At Dashlane, it’s our job to make the internet not only simpler but also safer for you. That’s why we built Dashlane with security at the core of our product. Recently, a report was published that analyzed a several-years-old version of our app and flagged several potential security vulnerabilities.
While we encourage analysis of our product from outside parties, and in fact work with many standards and testing organizations like HackerOne and Quarkslab (and are SOC 2 compliant), we were surprised to see a published report claiming vulnerabilities in our product based on versions of software that are many years old and not what our customers currently use, as well as presenting industry-standard user experience practices as design missteps.
Still, as our customers, we owe it to you to be transparent about design decisions and how we address any perceived or actual security vulnerabilities. This post addresses in full the considerations regarding Dashlane laid out in the paper Carr, Michael and Shahandashti, Siamak F. Revisiting Security Vulnerabilities in Commercial Password Managers.
URL mismatch, subdomain handling, and HTTP v HTTPS support
- The Dashlane app stores passwords based on the URL that the user saves. If a website is compromised in some way that sends users’ logins and passwords to a new location, that is unfortunately the responsibility of the website operator. We warn the user any time something looks amiss.
- Dashlane follows the same protocol as most major internet browsers do to establish cookie limitations, using the publicly maintained Public Suffix list to determine which domains should be allowed to be treated as a group versus being isolated as separate sites.
- Dashlane does not allow autofill on unencrypted connections to websites. A website with an unencrypted connection will have a URL that begins with HTTP as opposed to HTTPS. If a user still chooses to use Dashlane to fill a password form, we warn them first that the website is not secure.

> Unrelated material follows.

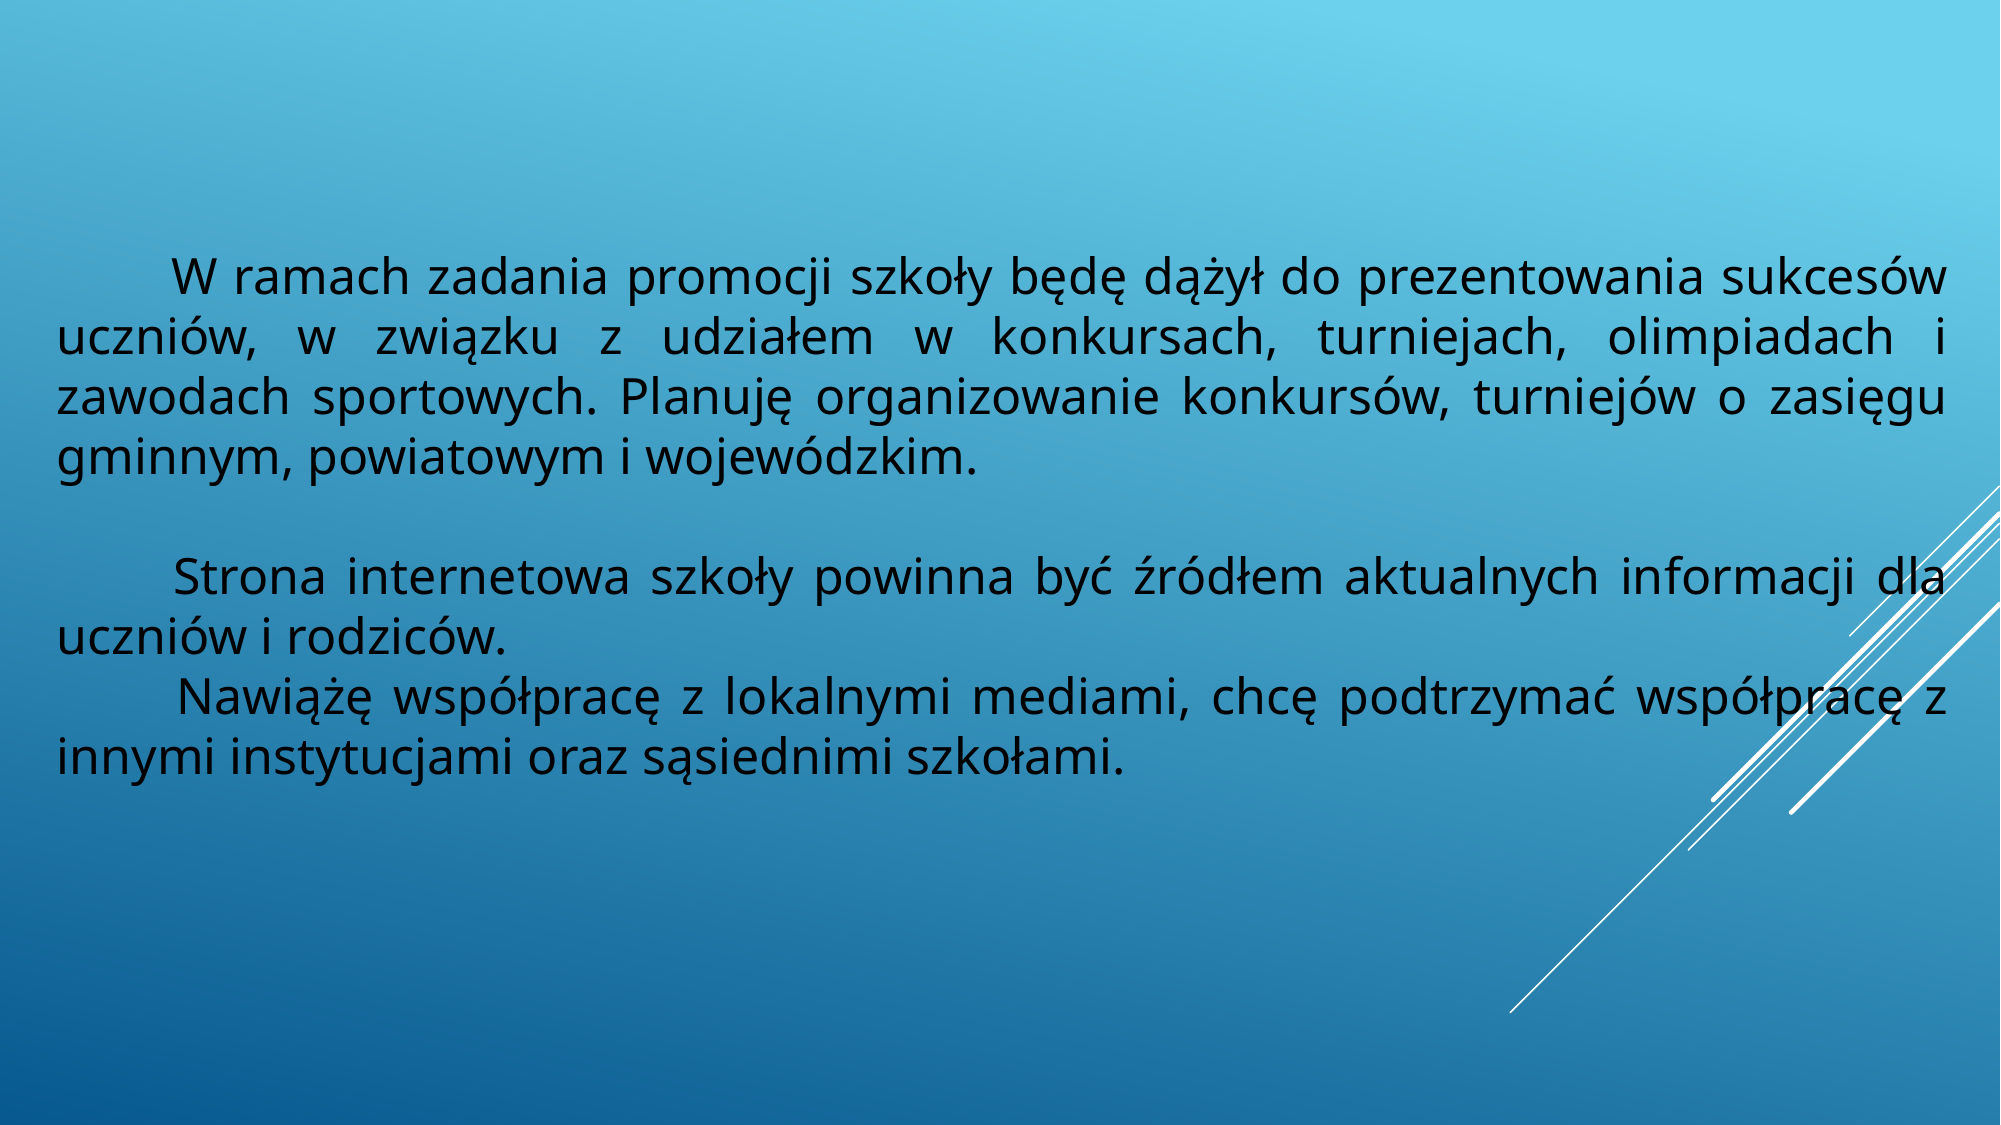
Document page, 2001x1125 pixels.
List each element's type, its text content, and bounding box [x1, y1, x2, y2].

Registration Discovery Response
- Dashlane follows similar practices to other major identity managers, including Google, Microsoft, etc. It is a modest concession to improve the user experience for our customers by confirming their account email is valid.
Element Inspection (Password Sharing)
- In short, the most secure way to share a password using Dashlane is to share it with another Dashlane user. This is explained in further detail in the following article on our Help Center: Can other people see the password I shared with them?
App PIN brute-forcing
- We always recommend that our users use a Master Password on Android devices, and we do not enable the PIN code by default. Although some of our customers prefer to use a PIN code, we do not recommend it as it is less secure than entering the Master Password or using biometric authentication. Brute force attacks are an attack vector inherent to encryption itself. In order for an attacker to enter a user’s encrypted vault, they would have to compromise a user’s device, either physically or at a user-level remotely.
We hope this post has helped answer any questions you may have. At Dashlane, we know the importance of security researchers in helping keep our community safe—which is why we have a security vulnerability reporting program. We’re committed to keeping the Dashlane app secure so all your data—and the data your passwords protect—is safe.